▶ **Information given**

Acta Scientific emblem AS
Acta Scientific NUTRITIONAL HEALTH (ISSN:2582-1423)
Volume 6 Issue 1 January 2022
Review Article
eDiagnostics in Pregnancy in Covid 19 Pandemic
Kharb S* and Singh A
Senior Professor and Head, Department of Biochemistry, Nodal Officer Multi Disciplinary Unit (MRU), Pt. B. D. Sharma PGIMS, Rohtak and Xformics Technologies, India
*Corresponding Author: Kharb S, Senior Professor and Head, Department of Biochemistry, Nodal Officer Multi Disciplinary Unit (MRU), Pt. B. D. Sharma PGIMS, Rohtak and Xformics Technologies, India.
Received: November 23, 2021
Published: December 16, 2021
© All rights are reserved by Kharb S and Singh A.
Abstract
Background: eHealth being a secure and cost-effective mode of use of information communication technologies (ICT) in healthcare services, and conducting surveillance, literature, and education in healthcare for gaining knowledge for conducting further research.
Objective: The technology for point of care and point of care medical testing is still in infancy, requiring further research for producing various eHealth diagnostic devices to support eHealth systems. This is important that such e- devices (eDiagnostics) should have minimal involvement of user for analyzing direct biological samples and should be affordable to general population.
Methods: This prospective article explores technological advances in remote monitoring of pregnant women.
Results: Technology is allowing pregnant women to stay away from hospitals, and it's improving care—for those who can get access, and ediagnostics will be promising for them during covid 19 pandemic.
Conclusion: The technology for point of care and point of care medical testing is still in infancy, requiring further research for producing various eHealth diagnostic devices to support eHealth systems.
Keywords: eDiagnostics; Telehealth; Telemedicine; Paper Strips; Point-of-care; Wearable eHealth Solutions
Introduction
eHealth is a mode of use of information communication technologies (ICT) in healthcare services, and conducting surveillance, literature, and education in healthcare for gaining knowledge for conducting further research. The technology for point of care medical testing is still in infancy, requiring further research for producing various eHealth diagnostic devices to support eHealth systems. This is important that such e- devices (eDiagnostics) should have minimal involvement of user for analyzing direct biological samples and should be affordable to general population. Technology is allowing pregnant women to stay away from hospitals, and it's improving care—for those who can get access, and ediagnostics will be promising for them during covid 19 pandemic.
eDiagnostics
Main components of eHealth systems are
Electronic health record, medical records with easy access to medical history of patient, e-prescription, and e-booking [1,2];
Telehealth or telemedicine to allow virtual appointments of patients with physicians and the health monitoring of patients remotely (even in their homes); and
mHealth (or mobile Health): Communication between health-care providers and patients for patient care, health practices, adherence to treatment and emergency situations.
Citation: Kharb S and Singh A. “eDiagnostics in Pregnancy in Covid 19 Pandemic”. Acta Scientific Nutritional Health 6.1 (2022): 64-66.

▶ **What the exercise asks**
Word for word, the whole listing should be given again.

▶ **Task answer**
Acta Scientific emblem AS
Acta Scientific NUTRITIONAL HEALTH (ISSN:2582-1423)
Volume 6 Issue 1 January 2022
Review Article
eDiagnostics in Pregnancy in Covid 19 Pandemic
Kharb S* and Singh A
Senior Professor and Head, Department of Biochemistry, Nodal Officer Multi Disciplinary Unit (MRU), Pt. B. D. Sharma PGIMS, Rohtak and Xformics Technologies, India
*Corresponding Author: Kharb S, Senior Professor and Head, Department of Biochemistry, Nodal Officer Multi Disciplinary Unit (MRU), Pt. B. D. Sharma PGIMS, Rohtak and Xformics Technologies, India.
Received: November 23, 2021
Published: December 16, 2021
© All rights are reserved by Kharb S and Singh A.
Abstract
Background: eHealth being a secure and cost-effective mode of use of information communication technologies (ICT) in healthcare services, and conducting surveillance, literature, and education in healthcare for gaining knowledge for conducting further research.
Objective: The technology for point of care and point of care medical testing is still in infancy, requiring further research for producing various eHealth diagnostic devices to support eHealth systems. This is important that such e- devices (eDiagnostics) should have minimal involvement of user for analyzing direct biological samples and should be affordable to general population.
Methods: This prospective article explores technological advances in remote monitoring of pregnant women.
Results: Technology is allowing pregnant women to stay away from hospitals, and it's improving care—for those who can get access, and ediagnostics will be promising for them during covid 19 pandemic.
Conclusion: The technology for point of care and point of care medical testing is still in infancy, requiring further research for producing various eHealth diagnostic devices to support eHealth systems.
Keywords: eDiagnostics; Telehealth; Telemedicine; Paper Strips; Point-of-care; Wearable eHealth Solutions
Introduction
eHealth is a mode of use of information communication technologies (ICT) in healthcare services, and conducting surveillance, literature, and education in healthcare for gaining knowledge for conducting further research. The technology for point of care medical testing is still in infancy, requiring further research for producing various eHealth diagnostic devices to support eHealth systems. This is important that such e- devices (eDiagnostics) should have minimal involvement of user for analyzing direct biological samples and should be affordable to general population. Technology is allowing pregnant women to stay away from hospitals, and it's improving care—for those who can get access, and ediagnostics will be promising for them during covid 19 pandemic.
eDiagnostics
Main components of eHealth systems are
Electronic health record, medical records with easy access to medical history of patient, e-prescription, and e-booking [1,2];
Telehealth or telemedicine to allow virtual appointments of patients with physicians and the health monitoring of patients remotely (even in their homes); and
mHealth (or mobile Health): Communication between health-care providers and patients for patient care, health practices, adherence to treatment and emergency situations.
Citation: Kharb S and Singh A. “eDiagnostics in Pregnancy in Covid 19 Pandemic”. Acta Scientific Nutritional Health 6.1 (2022): 64-66.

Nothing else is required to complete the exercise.